Data section:
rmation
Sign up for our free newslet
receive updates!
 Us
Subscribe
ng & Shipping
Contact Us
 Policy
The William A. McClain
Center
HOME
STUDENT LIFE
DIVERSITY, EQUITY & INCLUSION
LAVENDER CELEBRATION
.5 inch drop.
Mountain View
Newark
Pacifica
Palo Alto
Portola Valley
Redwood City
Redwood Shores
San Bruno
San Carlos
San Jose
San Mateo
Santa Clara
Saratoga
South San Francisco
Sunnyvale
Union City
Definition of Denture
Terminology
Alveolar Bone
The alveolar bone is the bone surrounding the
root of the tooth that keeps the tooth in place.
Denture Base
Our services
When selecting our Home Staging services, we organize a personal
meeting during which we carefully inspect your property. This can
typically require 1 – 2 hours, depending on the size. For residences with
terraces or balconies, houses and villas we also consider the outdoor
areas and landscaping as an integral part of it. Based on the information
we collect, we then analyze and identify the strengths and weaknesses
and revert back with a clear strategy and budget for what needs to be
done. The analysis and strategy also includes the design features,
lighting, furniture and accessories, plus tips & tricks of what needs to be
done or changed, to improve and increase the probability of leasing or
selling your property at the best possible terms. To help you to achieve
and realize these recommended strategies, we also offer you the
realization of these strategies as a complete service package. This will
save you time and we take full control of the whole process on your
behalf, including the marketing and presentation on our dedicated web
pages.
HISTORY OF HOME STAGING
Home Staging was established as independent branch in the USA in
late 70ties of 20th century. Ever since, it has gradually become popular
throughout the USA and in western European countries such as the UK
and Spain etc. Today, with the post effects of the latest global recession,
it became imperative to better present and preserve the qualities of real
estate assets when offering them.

Work to complete:
Which lines in the data above contain "with"? Show each one.

Solution for this problem:
typically require 1 – 2 hours, depending on the size. For residences with
and revert back with a clear strategy and budget for what needs to be
and Spain etc. Today, with the post effects of the latest global recession,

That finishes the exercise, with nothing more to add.